EXCERPT: To receive the knowledge . . .
Romanov the Magician considered Vashti, the young girl who sought to learn the dark arts from him. He frowned. “I grow annoyed at this foolishness. The night is still young, not unlike yourself. I’m sure that you can yet find your way home by the light of the moon.”
No! It couldn’t end before it had even begun! Vashti thought quickly. “A test, then! Set me some task to accomplish that will prove I’m worthy to apprentice to you!”
Romanov sighed at the girl’s stubborn persistence. How could he rid himself of her?
“If I set such a task, you’ll agree to abide by its stipulations?’
“I would like to hear them first.”
Romanov shook his head. “You’re the supplicant, the seeker of knowledge – you’re not in the position to debate. Agree to the conditions I set forth, or abandon your desire to learn the magical paths. You can go back to the village and wive the blacksmith’s son.”
Or, if I agree, and I complete the task, I can come back to you. Vashti nodded assent.
“If you fail this test, you’ll accept it as true proof, not that you’re incapable of learning the hidden ways, but that you’re not destined to learn them from me. What say you?”
What choice did she have? Vashti took a deep breath. “I agree, Romanov.”
“Then hear your task. Go to the oak grove – I’m sure you’re familiar with it?”
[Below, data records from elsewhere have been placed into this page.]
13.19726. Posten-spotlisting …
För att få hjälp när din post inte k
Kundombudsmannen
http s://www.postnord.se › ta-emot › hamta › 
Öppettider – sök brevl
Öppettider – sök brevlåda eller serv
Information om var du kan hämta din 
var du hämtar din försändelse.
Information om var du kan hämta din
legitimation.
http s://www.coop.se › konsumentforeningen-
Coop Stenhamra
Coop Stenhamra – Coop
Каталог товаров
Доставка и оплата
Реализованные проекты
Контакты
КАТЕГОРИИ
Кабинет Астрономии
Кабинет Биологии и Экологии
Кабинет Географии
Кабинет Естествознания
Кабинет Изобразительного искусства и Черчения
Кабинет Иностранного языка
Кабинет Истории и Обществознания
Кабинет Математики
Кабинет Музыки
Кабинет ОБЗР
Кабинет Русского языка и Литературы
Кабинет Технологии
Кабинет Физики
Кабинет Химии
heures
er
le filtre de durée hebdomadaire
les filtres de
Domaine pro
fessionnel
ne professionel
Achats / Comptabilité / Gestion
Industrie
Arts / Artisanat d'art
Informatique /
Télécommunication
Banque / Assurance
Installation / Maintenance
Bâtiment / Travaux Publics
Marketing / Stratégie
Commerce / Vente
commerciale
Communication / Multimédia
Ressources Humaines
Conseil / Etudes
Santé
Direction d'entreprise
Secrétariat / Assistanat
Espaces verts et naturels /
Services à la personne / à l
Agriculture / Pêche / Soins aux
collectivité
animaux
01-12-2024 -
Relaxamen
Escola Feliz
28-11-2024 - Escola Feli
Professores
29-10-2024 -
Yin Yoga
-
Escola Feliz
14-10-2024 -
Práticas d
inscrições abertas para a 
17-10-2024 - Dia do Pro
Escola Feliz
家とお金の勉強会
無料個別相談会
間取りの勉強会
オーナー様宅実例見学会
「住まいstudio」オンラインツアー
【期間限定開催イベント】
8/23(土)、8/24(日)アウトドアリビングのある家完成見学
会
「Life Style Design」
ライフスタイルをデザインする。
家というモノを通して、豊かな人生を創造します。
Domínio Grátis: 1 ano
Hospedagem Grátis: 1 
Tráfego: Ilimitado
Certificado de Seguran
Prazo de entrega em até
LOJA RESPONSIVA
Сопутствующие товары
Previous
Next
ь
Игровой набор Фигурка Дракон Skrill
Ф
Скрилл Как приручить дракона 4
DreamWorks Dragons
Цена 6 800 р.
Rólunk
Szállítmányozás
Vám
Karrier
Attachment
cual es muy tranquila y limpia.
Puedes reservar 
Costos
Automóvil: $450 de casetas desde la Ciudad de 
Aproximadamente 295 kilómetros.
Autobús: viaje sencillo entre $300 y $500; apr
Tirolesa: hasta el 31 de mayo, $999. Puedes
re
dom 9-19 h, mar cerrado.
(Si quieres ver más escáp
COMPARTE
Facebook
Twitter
Romanov knew that the grove was a favorite haunt of the youths and maidens of the countryside, when they sought a moment’s privacy. A kind of mystery still clung to the place, and drew them to it, although the holy rites that had once been performed beneath the boughs were unknown to them.
When Vashti nodded, Romanov smiled, and it was not kindly. Vashti’s ambition for things she couldn’t have, her desire for him, had indeed begun to grate upon his nerves. It brought back memories he didn’t want to relive.
“Build a fire and summon the enchanted animals.”
“The enchanted –?”
“If you have it in you to be my apprentice, the forest animals will come to your summoning. They will speak to you.”
“But how am I to –”
“Build a fire. Summon them. If they fail to show themselves – you pledge that you’ll vex me no further. This is your task. Do you accept it?”
With a heavy heart, Vashti nodded.
Romanov swept his arm in the direction of the egress. “Go, then. The night beckons. The grove awaits.”
“And what if I’m successful? If I summon the animals, then, can I return?”
Romanov chuckled. “I’m sure that in their hoary wisdom, they’ll enlighten you as to what should next occur. If they deign to appear to you.”
When Vashti made no further move to leave, Romanov’s amusement fled and he brusquely bid her goodnight. She meekly left the castle.